*** RECORDS SHOWN ***

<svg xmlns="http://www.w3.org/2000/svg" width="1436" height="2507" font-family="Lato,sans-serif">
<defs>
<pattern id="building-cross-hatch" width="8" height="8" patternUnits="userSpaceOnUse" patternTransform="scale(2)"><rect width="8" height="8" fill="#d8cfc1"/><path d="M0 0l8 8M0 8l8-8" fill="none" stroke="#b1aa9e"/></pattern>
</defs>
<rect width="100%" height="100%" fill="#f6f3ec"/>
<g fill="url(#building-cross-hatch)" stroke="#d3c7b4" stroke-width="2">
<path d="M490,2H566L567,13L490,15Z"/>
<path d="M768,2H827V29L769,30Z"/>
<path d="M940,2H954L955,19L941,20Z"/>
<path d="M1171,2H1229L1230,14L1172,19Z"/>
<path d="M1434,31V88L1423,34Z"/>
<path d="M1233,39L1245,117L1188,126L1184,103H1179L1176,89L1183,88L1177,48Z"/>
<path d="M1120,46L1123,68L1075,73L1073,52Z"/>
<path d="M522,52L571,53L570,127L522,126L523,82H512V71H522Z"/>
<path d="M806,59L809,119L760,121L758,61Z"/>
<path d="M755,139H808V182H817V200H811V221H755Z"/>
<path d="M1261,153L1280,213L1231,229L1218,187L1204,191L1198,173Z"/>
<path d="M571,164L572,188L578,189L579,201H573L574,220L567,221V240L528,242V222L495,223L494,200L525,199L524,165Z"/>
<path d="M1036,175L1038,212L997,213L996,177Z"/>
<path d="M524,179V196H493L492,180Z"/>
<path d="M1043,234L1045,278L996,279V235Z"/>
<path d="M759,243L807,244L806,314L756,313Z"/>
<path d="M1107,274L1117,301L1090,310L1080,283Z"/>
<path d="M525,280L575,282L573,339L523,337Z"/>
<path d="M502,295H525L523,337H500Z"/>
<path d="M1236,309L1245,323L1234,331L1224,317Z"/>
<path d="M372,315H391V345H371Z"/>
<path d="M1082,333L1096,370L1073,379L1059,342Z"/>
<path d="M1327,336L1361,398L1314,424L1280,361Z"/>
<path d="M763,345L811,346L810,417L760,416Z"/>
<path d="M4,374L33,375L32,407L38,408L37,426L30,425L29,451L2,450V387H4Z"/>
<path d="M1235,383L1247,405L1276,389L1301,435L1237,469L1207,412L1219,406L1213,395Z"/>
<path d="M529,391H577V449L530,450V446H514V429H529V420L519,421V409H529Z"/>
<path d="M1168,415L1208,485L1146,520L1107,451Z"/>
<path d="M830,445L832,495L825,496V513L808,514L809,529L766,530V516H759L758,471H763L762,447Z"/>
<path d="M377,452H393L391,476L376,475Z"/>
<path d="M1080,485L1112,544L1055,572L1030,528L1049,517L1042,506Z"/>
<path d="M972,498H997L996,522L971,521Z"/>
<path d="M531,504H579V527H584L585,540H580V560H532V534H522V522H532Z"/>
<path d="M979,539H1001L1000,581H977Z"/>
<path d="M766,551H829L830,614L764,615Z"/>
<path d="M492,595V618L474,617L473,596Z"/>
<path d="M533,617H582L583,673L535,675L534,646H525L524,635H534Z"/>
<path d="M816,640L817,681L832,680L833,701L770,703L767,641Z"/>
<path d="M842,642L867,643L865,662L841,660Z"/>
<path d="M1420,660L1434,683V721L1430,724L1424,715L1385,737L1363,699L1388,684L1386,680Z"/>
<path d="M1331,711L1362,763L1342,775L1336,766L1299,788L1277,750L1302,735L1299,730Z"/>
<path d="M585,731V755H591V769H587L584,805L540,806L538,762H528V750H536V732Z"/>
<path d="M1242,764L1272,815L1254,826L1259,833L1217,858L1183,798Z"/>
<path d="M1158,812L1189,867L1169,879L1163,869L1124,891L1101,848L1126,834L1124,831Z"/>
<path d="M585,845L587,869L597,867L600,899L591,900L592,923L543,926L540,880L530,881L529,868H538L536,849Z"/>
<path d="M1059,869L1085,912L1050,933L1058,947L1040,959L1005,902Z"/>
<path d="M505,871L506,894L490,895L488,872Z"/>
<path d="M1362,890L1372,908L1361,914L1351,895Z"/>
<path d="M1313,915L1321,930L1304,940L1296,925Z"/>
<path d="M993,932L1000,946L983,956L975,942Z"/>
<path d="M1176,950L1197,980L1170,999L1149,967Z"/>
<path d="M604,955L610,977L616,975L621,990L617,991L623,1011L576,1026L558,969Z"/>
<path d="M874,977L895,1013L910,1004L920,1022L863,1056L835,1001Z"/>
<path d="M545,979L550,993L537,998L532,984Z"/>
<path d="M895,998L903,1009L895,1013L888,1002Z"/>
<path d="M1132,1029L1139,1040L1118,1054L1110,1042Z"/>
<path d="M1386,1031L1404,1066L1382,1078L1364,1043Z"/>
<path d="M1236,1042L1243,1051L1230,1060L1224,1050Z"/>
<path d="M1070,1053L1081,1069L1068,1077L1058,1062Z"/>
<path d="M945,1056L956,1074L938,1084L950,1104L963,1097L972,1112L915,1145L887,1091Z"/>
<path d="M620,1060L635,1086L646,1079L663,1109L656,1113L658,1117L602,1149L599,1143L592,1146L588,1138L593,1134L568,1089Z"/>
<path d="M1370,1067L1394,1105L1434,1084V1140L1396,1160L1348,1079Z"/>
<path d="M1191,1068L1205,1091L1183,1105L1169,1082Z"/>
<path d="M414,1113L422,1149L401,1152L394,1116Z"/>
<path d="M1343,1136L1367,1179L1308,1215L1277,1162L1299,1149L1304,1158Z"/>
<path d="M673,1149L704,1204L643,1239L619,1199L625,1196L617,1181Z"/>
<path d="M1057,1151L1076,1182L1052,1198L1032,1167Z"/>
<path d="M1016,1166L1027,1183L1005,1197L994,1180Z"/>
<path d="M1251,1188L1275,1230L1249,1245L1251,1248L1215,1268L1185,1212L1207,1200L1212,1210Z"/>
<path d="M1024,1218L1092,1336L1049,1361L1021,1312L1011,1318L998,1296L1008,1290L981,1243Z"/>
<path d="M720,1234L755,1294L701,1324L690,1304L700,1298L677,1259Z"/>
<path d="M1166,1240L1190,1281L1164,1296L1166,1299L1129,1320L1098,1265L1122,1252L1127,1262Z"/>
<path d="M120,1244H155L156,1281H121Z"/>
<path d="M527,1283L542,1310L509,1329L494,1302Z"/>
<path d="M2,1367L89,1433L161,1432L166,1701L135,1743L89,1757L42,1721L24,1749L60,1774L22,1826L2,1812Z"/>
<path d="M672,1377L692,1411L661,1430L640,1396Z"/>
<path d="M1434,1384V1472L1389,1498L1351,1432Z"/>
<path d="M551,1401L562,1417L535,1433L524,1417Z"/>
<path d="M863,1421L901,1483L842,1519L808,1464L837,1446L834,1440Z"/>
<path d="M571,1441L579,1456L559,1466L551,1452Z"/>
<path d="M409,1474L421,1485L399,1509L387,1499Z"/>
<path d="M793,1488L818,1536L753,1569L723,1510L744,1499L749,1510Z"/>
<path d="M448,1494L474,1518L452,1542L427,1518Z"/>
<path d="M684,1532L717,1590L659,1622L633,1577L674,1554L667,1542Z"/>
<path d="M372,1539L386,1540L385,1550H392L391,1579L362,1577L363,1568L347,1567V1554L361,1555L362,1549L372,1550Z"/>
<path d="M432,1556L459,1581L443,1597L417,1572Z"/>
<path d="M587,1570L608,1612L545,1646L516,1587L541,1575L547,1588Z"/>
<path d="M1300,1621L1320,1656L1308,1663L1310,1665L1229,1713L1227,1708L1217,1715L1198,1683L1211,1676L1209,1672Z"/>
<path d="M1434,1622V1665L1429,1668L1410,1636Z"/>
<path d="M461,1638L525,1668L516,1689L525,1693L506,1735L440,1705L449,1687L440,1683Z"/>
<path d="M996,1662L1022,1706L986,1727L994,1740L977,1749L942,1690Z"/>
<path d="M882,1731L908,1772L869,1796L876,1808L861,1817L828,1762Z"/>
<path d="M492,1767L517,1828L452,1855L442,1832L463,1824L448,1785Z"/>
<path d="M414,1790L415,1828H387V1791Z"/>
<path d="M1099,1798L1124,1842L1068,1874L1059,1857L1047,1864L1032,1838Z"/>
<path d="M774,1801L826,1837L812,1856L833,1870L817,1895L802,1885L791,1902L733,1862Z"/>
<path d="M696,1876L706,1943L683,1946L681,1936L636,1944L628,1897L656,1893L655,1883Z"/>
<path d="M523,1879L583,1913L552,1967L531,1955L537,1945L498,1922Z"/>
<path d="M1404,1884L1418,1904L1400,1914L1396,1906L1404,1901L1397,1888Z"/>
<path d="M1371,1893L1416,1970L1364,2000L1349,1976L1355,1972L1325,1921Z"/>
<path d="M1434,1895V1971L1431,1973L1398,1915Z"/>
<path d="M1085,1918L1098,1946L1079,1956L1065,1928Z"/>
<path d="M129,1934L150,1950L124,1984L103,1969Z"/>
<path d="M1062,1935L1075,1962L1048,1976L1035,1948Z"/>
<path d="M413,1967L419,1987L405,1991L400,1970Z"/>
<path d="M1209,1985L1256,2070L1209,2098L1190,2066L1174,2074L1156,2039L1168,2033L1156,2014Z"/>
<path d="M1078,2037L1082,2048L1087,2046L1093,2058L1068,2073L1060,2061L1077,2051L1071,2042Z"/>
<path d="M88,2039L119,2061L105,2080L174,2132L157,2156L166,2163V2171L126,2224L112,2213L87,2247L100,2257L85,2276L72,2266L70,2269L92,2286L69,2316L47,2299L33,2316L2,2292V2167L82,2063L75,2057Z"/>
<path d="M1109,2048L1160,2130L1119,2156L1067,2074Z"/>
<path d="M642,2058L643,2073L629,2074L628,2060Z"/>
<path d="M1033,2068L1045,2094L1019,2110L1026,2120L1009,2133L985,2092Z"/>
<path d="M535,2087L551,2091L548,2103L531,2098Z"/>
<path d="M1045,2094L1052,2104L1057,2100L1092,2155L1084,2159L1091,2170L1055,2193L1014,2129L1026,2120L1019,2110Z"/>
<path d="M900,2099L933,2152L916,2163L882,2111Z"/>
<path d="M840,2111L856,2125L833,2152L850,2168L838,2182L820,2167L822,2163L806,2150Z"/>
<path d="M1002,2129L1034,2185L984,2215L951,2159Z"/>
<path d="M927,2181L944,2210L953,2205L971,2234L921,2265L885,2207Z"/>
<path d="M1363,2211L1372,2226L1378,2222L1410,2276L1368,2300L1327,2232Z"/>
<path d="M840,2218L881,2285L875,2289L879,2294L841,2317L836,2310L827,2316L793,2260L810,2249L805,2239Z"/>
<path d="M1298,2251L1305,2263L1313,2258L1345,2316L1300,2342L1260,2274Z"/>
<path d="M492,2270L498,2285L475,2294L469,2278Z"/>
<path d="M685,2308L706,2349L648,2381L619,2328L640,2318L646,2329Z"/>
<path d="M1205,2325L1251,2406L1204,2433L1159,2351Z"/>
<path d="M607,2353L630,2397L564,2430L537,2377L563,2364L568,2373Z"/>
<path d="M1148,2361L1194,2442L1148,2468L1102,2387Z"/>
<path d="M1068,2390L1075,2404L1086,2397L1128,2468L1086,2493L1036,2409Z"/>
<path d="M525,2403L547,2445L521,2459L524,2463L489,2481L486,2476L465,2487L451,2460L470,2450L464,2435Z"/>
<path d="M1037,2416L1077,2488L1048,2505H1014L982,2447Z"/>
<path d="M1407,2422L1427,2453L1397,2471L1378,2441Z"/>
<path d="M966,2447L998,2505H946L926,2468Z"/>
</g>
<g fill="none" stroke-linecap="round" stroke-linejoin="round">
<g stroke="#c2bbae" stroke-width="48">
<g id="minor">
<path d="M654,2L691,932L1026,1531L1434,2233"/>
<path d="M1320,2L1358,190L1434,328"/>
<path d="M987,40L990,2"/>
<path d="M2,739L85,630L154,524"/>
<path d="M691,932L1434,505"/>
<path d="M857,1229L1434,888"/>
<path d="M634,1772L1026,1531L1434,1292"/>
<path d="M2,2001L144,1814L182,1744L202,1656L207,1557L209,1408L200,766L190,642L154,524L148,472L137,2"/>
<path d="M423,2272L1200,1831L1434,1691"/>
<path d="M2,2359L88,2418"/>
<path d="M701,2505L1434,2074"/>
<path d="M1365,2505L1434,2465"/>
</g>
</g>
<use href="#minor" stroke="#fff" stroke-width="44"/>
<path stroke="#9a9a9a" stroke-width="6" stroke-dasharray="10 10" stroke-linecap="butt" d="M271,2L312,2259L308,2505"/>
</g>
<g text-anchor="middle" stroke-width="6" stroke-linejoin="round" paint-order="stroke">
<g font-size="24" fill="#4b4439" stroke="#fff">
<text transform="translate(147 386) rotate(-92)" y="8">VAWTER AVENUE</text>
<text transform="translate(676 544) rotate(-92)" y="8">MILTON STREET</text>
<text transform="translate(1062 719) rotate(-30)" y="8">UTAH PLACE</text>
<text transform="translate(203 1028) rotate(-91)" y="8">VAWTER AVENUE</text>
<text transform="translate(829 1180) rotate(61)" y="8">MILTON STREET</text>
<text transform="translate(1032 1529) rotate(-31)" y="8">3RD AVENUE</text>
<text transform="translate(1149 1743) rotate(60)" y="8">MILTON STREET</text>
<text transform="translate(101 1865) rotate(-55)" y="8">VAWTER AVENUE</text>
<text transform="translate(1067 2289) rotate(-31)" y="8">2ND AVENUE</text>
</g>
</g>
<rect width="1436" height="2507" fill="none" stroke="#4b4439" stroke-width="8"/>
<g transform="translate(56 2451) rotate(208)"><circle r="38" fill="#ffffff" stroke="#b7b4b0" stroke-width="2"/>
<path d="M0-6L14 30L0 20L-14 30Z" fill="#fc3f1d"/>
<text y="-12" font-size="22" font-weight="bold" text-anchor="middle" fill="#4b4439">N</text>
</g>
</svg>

*** End of RECORDS SHOWN ***

** TASK TO COMPLETE **
Wherever the word "size" occurs in the data above, copy the line it sits in.

** RESPONSE TO THIS EXERCISE **
<g font-size="24" fill="#4b4439" stroke="#fff">
<text y="-12" font-size="22" font-weight="bold" text-anchor="middle" fill="#4b4439">N</text>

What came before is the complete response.